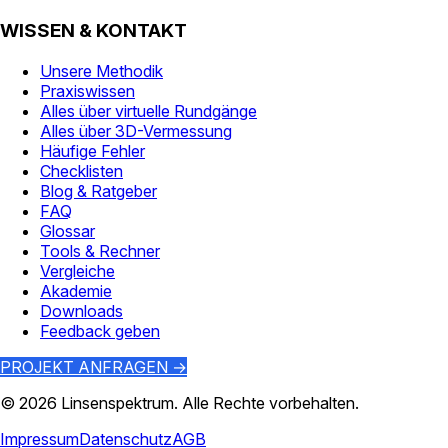
WISSEN & KONTAKT
Unsere Methodik
Praxiswissen
Alles über virtuelle Rundgänge
Alles über 3D-Vermessung
Häufige Fehler
Checklisten
Blog & Ratgeber
FAQ
Glossar
Tools & Rechner
Vergleiche
Akademie
Downloads
Feedback geben
PROJEKT ANFRAGEN →
©
2026
Linsenspektrum
. Alle Rechte vorbehalten.
Impressum
Datenschutz
AGB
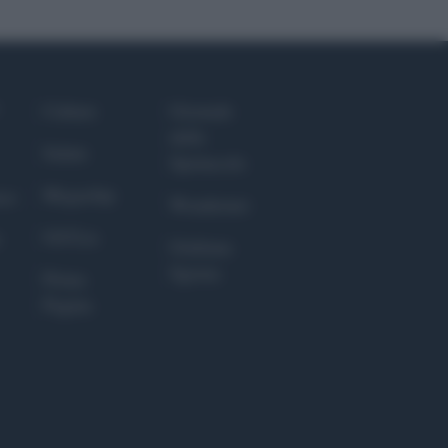
Culture
Giornale
dello
Salute
Spettacolo
Megachip
nce
Wondernet
GiULia
Giuliana
Sgrena
Prima
Pagina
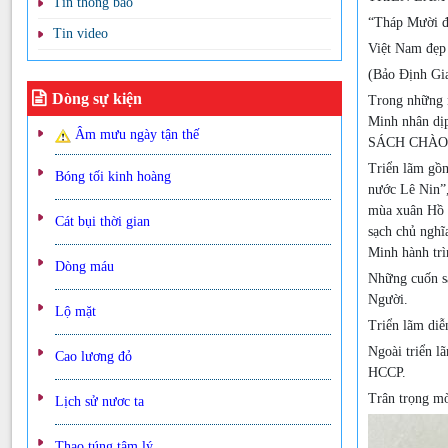
Tin thông báo
“Tháp Mười đ
Tin video
Việt Nam đẹp
(Bảo Định Gi
Dòng sự kiện
Trong những n
Minh nhân dịp
Âm mưu ngày tận thế
SÁCH CHÀO M
Triển lãm gồm
Bóng tối kinh hoàng
nước Lê Nin”,
mùa xuân Hồ C
Cát bụi thời gian
sạch chủ nghĩ
Minh hành trì
Dòng máu
Những cuốn sá
Người.
Lộ mặt
Triển lãm di
Ngoài triển l
Cao lương đỏ
HCCP.
Trân trọng mờ
Lịch sử nươc ta
Thao túng tâm lý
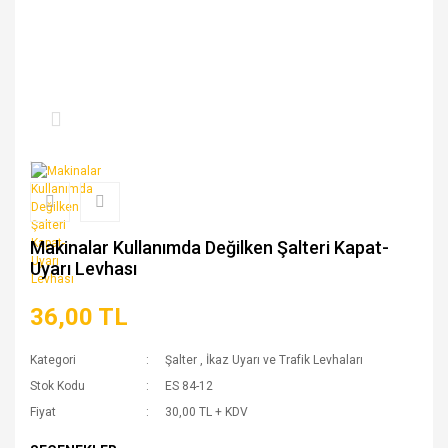
Makinalar Kullanımda Değilken Şalteri Kapat-
Uyarı Levhası
36,00 TL
Kategori
Şalter
,
İkaz Uyarı ve Trafik Levhaları
Stok Kodu
ES 84-12
Fiyat
30,00 TL + KDV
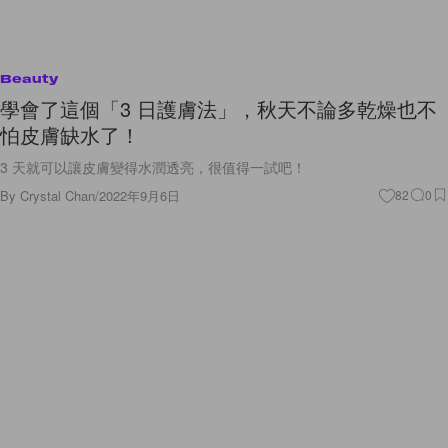
Beauty
學會了這個「3 日護膚法」，秋天不論多乾燥也不
怕皮膚缺水了！
3 天就可以讓皮膚變得水潤透亮，很值得一試吧！
By
Crystal Chan
/
2022年9月6日
82
0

### Your assignment
Search the entries for lines with the string "Alles", then report their number alone.

### Task solution
2